Cette évidence tient sans doute, pour partie, au contexte biographique dont la plupart des chansons sont issues. Comme tant d’autres avant lui, Hemming a puisé l’inspiration dans les cendres de la relation amoureuse qu’il entretenait avec Helen Whitaker, flûtiste et membre du groupe, dont il est désormais séparé. Composées ça et là, au cours de quelques années d’errance personnelle et géographique, ces seize chansons portent en elle un peu de ce parcours. Pourtant, Arrivals & Departures ne ressemble pas vraiment à un album de rupture, conforme aux canons intimistes définis en leur temps par Bob Dylan sur Blood On The Tracks, 1974  ou Richard et Linda Thompson sur Shoot Out The Lights, 1982. Ici, nulle trace ouvertement perceptible de dépit amoureux ou de confessions directement imprégnées d’un ressentiment bilieux. Le ton n’est pas au règlement de compte : les ruines du Tendre apparaissent, certes, mais par fragments successifs, reléguées à l’arrière-plan, comme floutées par la distance du souvenir qui confine presque à l’abstraction. Pour qui jugerait de la qualité d’une œuvre à la seule aune de sa capacité à restituer de manière crédible et authentique les tourments de son auteur, il y a sans doute là un obstacle rédhibitoire. Si l’on considère, au contraire, que la quantité de tripes étalées vaut parfois moins que l’aptitude à conférer une cohérence esthétique aux sentiments les plus bruts, il y a un je-ne-sais-quoi de fascinant à suivre les étapes de cette rédemption musicale retracée en deux volets complémentaires et distincts. Le premier, le plus familier, est entièrement dominé par les tonalités acoustiques et mélancoliques déjà présentes sur les œuvres précédentes de The Leisure Society. Les mélodies, simples et touchantes, y sont souvent rehaussées par des orchestrations ambitieuses de cordes et de cuivres classiques qui en ponctuent parfois l’intensité dramatique. Il en va ainsi du pont discordant qui fait resurgir une touche d’angoisse au beau milieu du morceau titre et inaugural, une belle valse mélancolique et apaisée, comme pour mieux indiquer que, derrière les apparences sereines, le travail du deuil n’est jamais pleinement achevé.

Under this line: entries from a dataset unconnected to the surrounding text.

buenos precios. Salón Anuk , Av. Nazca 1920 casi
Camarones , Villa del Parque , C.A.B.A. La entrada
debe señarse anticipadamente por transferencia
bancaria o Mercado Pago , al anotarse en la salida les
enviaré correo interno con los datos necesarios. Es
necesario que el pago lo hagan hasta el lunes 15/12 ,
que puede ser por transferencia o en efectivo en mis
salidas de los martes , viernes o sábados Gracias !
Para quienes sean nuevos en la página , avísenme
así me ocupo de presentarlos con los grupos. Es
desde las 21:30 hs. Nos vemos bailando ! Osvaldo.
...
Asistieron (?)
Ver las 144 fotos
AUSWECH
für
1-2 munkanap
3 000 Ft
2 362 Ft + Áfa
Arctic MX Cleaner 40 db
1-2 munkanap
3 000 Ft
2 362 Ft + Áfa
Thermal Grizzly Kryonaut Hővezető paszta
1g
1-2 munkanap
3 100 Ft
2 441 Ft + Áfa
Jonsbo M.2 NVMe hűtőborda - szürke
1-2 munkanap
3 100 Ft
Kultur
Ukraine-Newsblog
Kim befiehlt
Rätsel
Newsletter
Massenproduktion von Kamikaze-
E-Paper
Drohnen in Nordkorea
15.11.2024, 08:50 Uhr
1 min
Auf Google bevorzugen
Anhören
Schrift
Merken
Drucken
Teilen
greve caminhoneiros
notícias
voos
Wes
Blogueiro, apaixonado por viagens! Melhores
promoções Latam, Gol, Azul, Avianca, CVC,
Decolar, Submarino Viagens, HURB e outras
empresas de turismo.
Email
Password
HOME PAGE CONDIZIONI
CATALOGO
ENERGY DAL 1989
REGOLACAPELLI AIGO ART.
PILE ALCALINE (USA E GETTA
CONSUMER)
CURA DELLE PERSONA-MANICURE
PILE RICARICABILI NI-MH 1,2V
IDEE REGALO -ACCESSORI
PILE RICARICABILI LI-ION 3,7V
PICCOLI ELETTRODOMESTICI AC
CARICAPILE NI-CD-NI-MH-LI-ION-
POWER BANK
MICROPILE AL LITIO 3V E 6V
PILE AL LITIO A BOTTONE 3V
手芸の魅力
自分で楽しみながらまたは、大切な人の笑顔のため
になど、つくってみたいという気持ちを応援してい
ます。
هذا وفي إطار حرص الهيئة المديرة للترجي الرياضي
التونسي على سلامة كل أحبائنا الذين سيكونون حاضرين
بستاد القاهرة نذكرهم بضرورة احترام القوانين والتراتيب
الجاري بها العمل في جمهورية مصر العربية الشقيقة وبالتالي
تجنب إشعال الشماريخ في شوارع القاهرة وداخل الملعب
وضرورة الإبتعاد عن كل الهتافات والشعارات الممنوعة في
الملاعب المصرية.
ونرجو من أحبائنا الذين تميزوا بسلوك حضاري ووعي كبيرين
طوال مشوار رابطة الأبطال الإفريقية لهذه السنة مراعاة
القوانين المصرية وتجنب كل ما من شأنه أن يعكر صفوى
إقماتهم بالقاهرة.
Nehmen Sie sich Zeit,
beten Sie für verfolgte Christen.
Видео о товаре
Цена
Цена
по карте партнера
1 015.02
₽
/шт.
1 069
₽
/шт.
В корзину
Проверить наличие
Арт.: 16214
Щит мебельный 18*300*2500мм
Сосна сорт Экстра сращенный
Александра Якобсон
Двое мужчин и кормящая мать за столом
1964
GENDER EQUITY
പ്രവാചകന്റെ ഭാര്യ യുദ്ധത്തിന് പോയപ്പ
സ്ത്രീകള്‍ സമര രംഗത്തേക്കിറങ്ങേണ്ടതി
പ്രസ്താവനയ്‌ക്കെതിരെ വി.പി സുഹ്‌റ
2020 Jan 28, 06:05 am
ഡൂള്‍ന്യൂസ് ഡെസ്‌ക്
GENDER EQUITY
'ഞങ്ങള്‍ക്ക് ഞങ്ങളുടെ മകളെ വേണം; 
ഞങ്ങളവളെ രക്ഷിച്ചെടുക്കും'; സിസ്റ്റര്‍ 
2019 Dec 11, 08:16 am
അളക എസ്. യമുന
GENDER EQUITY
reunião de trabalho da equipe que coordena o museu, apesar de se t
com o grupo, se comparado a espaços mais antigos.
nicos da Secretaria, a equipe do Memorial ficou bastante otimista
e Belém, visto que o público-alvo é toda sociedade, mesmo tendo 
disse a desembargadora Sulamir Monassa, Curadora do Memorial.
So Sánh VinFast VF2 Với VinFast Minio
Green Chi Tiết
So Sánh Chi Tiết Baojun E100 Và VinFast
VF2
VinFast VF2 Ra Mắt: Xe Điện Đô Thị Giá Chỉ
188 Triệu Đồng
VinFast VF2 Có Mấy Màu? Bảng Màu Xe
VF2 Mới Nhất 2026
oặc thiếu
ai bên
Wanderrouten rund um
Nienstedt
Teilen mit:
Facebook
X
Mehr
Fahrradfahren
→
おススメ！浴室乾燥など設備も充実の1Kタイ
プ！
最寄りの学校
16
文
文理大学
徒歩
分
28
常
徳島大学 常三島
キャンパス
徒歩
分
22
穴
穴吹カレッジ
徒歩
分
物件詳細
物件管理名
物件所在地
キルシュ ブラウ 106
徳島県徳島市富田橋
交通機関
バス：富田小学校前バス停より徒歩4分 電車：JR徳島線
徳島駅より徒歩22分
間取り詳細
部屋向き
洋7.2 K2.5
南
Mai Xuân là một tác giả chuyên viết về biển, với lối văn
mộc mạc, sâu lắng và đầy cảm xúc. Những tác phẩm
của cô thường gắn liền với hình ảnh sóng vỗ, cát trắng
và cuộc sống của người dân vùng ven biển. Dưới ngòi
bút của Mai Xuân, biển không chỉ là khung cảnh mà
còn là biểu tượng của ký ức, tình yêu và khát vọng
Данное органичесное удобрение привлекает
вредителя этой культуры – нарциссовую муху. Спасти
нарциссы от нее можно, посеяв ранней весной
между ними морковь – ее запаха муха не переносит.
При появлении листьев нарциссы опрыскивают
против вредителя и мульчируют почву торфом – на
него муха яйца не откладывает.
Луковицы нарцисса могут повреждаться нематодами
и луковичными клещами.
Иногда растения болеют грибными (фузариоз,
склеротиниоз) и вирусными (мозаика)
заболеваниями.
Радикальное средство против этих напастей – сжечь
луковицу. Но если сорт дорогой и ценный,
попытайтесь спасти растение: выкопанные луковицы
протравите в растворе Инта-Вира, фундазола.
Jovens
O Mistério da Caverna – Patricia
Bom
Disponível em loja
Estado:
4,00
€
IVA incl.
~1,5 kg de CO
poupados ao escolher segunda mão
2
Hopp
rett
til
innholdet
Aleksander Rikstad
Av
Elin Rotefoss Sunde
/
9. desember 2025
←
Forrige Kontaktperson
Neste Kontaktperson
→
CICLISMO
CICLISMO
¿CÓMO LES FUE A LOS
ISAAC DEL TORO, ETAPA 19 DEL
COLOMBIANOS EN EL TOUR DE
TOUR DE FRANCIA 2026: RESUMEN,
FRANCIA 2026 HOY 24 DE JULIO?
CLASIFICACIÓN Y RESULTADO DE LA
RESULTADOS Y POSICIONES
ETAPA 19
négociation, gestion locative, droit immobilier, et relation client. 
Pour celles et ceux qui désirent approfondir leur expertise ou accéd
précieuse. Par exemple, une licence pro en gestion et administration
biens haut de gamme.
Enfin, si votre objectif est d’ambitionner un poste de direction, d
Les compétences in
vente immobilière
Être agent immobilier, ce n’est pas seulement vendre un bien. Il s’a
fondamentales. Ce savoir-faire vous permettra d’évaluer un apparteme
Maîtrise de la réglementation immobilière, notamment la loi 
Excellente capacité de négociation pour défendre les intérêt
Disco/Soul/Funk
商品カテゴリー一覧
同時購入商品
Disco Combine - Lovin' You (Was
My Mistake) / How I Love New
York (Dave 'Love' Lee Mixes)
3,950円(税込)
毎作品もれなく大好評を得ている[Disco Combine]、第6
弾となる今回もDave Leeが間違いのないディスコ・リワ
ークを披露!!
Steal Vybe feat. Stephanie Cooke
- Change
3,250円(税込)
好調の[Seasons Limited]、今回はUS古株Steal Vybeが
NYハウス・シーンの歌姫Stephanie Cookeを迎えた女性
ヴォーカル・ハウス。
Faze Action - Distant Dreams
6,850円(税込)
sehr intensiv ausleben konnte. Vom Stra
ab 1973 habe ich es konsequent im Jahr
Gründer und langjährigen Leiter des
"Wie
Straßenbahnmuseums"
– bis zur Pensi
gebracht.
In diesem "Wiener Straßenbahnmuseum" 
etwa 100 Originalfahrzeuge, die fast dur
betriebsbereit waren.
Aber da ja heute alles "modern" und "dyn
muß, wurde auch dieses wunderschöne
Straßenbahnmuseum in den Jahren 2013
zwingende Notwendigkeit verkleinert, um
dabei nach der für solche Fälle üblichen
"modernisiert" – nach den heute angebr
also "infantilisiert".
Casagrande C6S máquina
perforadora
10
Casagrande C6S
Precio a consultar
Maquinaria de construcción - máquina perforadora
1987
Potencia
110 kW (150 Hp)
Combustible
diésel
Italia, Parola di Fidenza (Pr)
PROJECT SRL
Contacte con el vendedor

La beauté triste et majestueuse de Let Me Bring You Down et Arundel Tomb  procure un frisson de même nature : transfigurées par la délicatesse des arrangements, les méditations poétiques et désenchantées semblent tout à coup s’éclairer d’illuminations teintées d’optimisme. Le second disque confirme ce basculement du côté plus heureux – ou simplement plus serein – de l’ambivalence. Après s’être appuyé, pour mieux dépasser les épreuves, sur les certitudes légitimement issues de son passé, Hemming semble retrouver dans l’intégration à un collectif remanié, les pistes inédites d’un avenir moins sombre. Sans introduire de discontinuité majeure, le second album, celui des départs si l’on en croit l’inversion logique suggérée par le titre, permet cependant de présenter un certain nombre de déclinaisons formelles différentes et plus inattendues : l’interlude instrumental de Mistakes On The Field, ou même les rythmes presque joyeux de l’exultant Beat Of A Drum. Le chaos – celui des sentiments ou bien du monde – n’a pas pour autant disparu, comme en témoigne l’apothéose orchestrale de There Are No Rules Around Here. Mais il convient désormais de l’accueillir dans une forme d’ouverture résignée. La fanfare de Ways To Be Saved qui conclut ce parcours tortueux résonne de ces doubles échos, entre le carnaval et la procession funèbre. Elle apporte sa touche finale à ce récit captivant qui constitue le chef d’œuvre qu’on attendait, sans vraiment l’espérer, de la part de The Leisure Society.